On December 18, 2008, in connection with the bankruptcy of the Steve & Barry’s retail chain, the United States Bankruptcy Court for the Southern District of New York held that under Section 365(d)(3) of the U.S. Bankruptcy Code (the “Code”), landlords are entitled to pro-rata postpetition rental payments for the monthly “stub” period following the filing of the debtor-tenant’s bankruptcy petition provided that the debtor-tenant continues to enjoy the right to use and occupy the leased property. See generally, In Re Stone Barn Manhattan LLC, f/k/a Steve & Barry’s LLC, et al., 2008 Bankr. Lexis 3260 (Bankr. S.D.N.Y.).
At issue in In Re Stone Barn was whether, under the Code, debtors are liable, on a post-petition basis, for monthly “stub rent”—that is, the portion of monthly rent attributable to the period that begins on the day the order for bankruptcy relief was first entered and expires at the end of that month—or whether, because the monthly rental obligation accrued in full on the first of the month (prior to the bankruptcy filing), the entire monthly rental obligation was pre-petition and therefore subject to rejection by the debtor under the Code.
Although the Court stayed its decision pending appeal, the Court rejected the argument that monthly stub rent was an unsecured pre-petition obligation and instead held that even if the lease calls for the full payment of monthly rent in advance, that payment will be prorated between the pre-petition and post-petition periods under the Code.
In 1984, Congress amended the Code to provide additional protection to landlords for rent payable after a tenant’s bankruptcy filing. The Court noted that its favoring of the proration method balances the 1984 amendment’s goal of providing protection to landlords for postpetition rent with the overall purpose of the Code. In addition, the Court noted that proration is relatively simple to apply, and is equitable and consistent with typical interpretative practices.

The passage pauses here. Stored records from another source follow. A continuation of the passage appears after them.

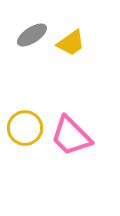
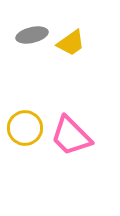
gray ellipse: rotated 20 degrees clockwise
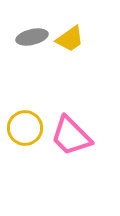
gray ellipse: moved 2 px down
yellow trapezoid: moved 1 px left, 4 px up
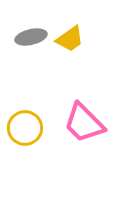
gray ellipse: moved 1 px left
pink trapezoid: moved 13 px right, 13 px up
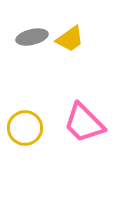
gray ellipse: moved 1 px right
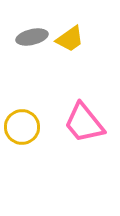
pink trapezoid: rotated 6 degrees clockwise
yellow circle: moved 3 px left, 1 px up
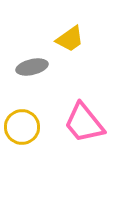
gray ellipse: moved 30 px down
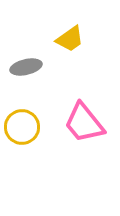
gray ellipse: moved 6 px left
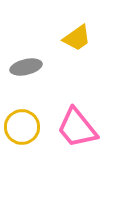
yellow trapezoid: moved 7 px right, 1 px up
pink trapezoid: moved 7 px left, 5 px down
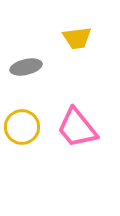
yellow trapezoid: rotated 28 degrees clockwise
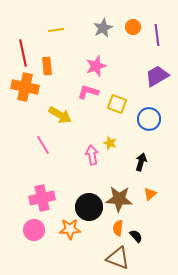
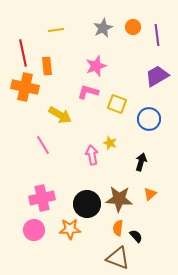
black circle: moved 2 px left, 3 px up
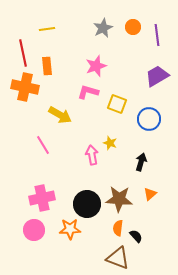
yellow line: moved 9 px left, 1 px up
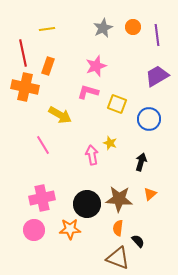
orange rectangle: moved 1 px right; rotated 24 degrees clockwise
black semicircle: moved 2 px right, 5 px down
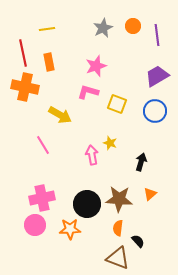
orange circle: moved 1 px up
orange rectangle: moved 1 px right, 4 px up; rotated 30 degrees counterclockwise
blue circle: moved 6 px right, 8 px up
pink circle: moved 1 px right, 5 px up
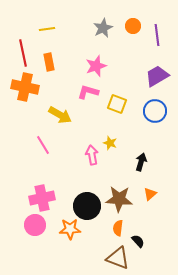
black circle: moved 2 px down
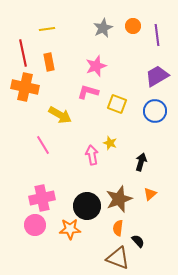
brown star: rotated 24 degrees counterclockwise
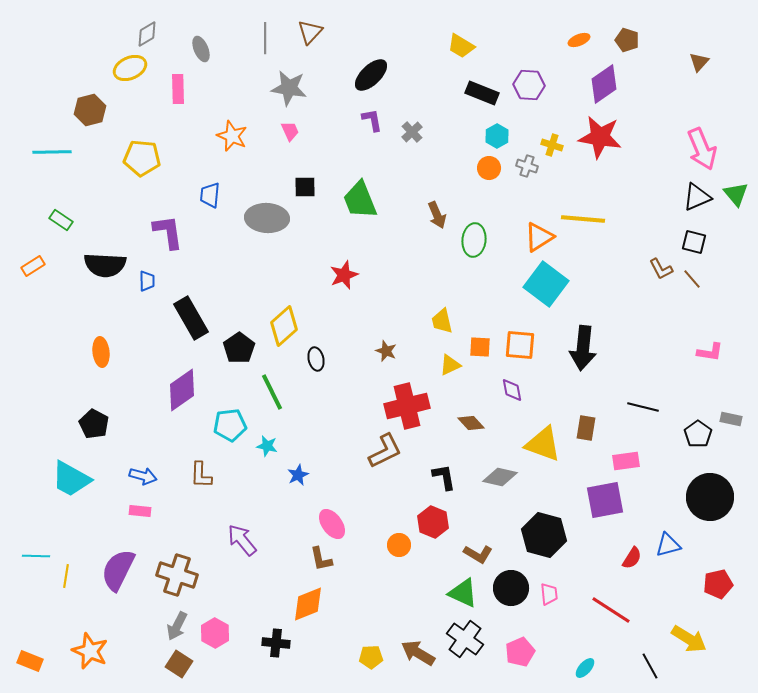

Central to the Court’s ruling was that the proration method could carry out the intent of Congress without eroding the Chapter 11 process, whereas a billing date method would be in direct conflict with the plain purposes of the 1984 amendments to the Code. Prior to In Re Stone Barn, several court rulings on similar issues favored a “billing date” theory and created a situation where the debtortenant could choose the date that it filed for bankruptcy and rejected the lease in order to stay in possession and perhaps avoid another month’s rent. In such instances, the entire monthly rental obligation would be deemed a pre-petition claim and the debtortenant would have the right to use the premises for almost an entire month, possibly without incurring any rent liability for that period.
In order to obtain any rent for the stub period, a landlord would be required to file a motion and prove a benefit to the debtor from the occupancy of the leased premises, after a notice and a hearing.
Ultimately, the Stone Barn Court held the debtors responsible, on a post-petition basis, for rent as it accrues, measured on a daily basis, after the date of the order for relief until the end of that month.
Debtor-tenants will need to carefully consider the dates on which they file an order for relief, and reject leases and executory contracts in light of the holding in In Re Stone Barn. Unless the In Re Stone Barn Court is overruled on appeal, debtor-tenants should consider filing later in the month since the days remaining after the filing will be prorated and the trustee will be obligated to pay prorated rent for the post-petition days in that month. However, if the Court’s favoring of the proration method is overruled, debtors should consider filing for bankruptcy earlier in the month, given that the entire month’s rent will be deemed an unsecured pre-petition obligation.
Landlords need to carefully monitor the outcome of the appeal in order to stay apprised of their rights to rental claims under the Code.